Milos is
Milos Karadaglic, a guitarist from Montenegro. The southern Slavic countries have produced quite a number of guitarists, but
Milos is the first to get a marketing push from a major label, complete with graphics showing the unshaven, barefoot guitarist ruminating moodily on a beach. He was trained in London and has cited
Julian Bream as an inspiration, if not an influence, and there is something of
Bream in his technically crisp, straightforward playing.
Mediterráneo is his debut album, and the program includes some of the standards you would expect from a young guitarist's first outing: Spanish pictorial works from
Francisco Tárrega and transcriptions of famous short piano works by Isaac Albéniz and
Enriqué Granados.
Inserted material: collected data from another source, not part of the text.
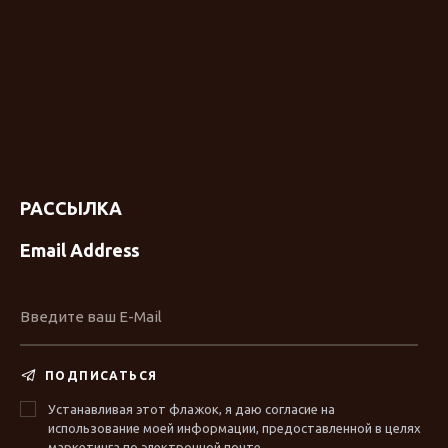
РАССЫЛКА
Email Address
ПОДПИСАТЬСЯ
Устанавливая этот флажок, я даю согласие на
использование моей информации, предоставленной в целях
маркетинга по электронной почте.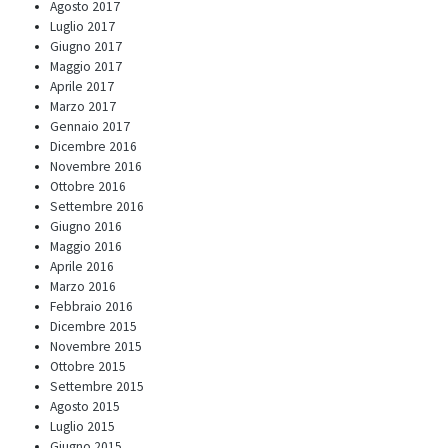
Agosto 2017
Luglio 2017
Giugno 2017
Maggio 2017
Aprile 2017
Marzo 2017
Gennaio 2017
Dicembre 2016
Novembre 2016
Ottobre 2016
Settembre 2016
Giugno 2016
Maggio 2016
Aprile 2016
Marzo 2016
Febbraio 2016
Dicembre 2015
Novembre 2015
Ottobre 2015
Settembre 2015
Agosto 2015
Luglio 2015
Giugno 2015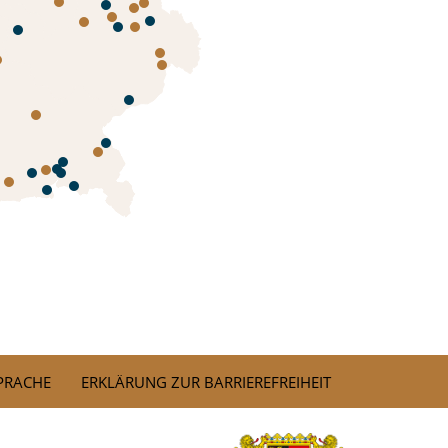
SPRACHE
ERKLÄRUNG ZUR BARRIEREFREIHEIT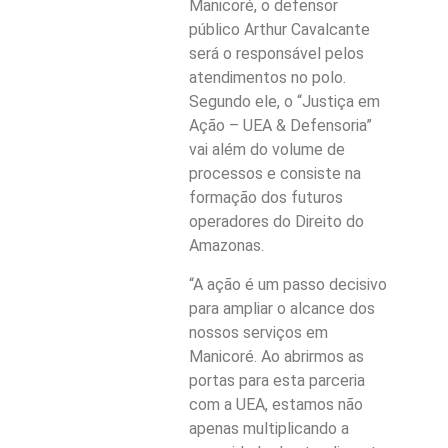
Manicoré, o defensor
público Arthur Cavalcante
será o responsável pelos
atendimentos no polo.
Segundo ele, o “Justiça em
Ação – UEA & Defensoria”
vai além do volume de
processos e consiste na
formação dos futuros
operadores do Direito do
Amazonas.
“A ação é um passo decisivo
para ampliar o alcance dos
nossos serviços em
Manicoré. Ao abrirmos as
portas para esta parceria
com a UEA, estamos não
apenas multiplicando a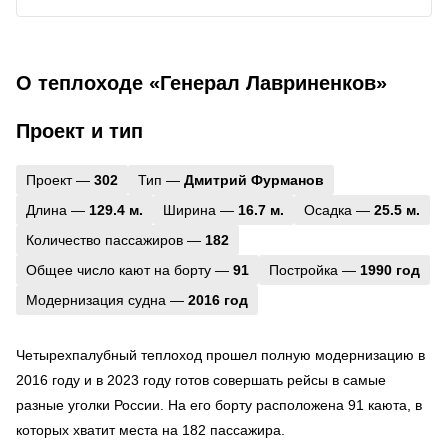
О теплоходе «Генерал Лавриненков»
Проект и тип
Проект —
302
Тип —
Дмитрий Фурманов
Длина —
129.4 м.
Ширина —
16.7 м.
Осадка —
25.5 м.
Количество пассажиров —
182
Общее число кают на борту —
91
Постройка —
1990 год
Модернизация судна —
2016 год
Четырехпалубный теплоход прошел полную модернизацию в
2016 году и в 2023 году готов совершать рейсы в самые
разные уголки России. На его борту расположена 91 каюта, в
которых хватит места на 182 пассажира.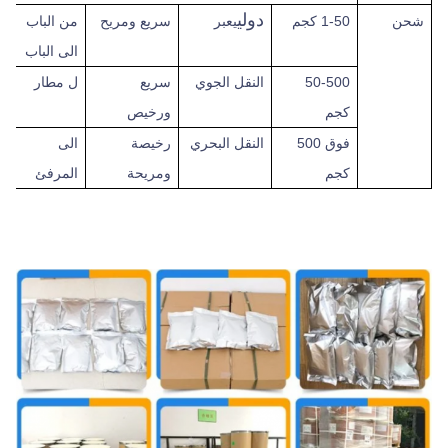
دولي
شحن
1-50 كجم
يعبر
سريع
ومريح
من الباب
الى الباب
50-500
النقل الجوي
سريع
ل
مطار
كجم
ورخيص
فوق
500
النقل البحري
رخيصة
الى
كجم
ومريحة
المرفئ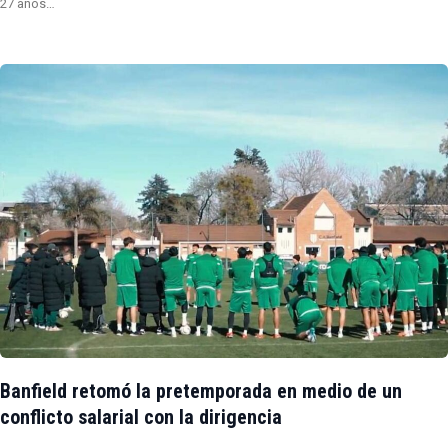
27 años…
Banfield retomó la pretemporada en medio de un
conflicto salarial con la dirigencia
But a couple of factors set this release apart from the common run of solo guitar albums. First is the program, which is generally well put together, alternating effectively between fireworks and reflections, and reflecting the stated Mediterranean theme. At the center is a contemporary Italian work, Koyunbaba, Op. 19, by Carlo Domeniconi. This four-movement piece evokes a Turkish legend about sheep herding and fuses European and Turkish melodic idioms. It's an absolute tour de force for the guitar, full of technical devices that come from outside the usual Spanish contexts. It's not an unknown piece, but it probably qualifies as underexposed. There are also a pair of short pieces by
Mikis Theodorakis. The other major attraction here is the sound, which is the bugaboo in so many small-label guitar recordings: either the guitarist sounds as if placed on a box, or you hear every slide of finger and rustle of breath.
Milos is miked close up in Deutsche Grammophone's recording, executed at London's Air Studios, but it is never overbearing; it's absolutely ideal. The classical world is in need of its next star, and it just may have found him.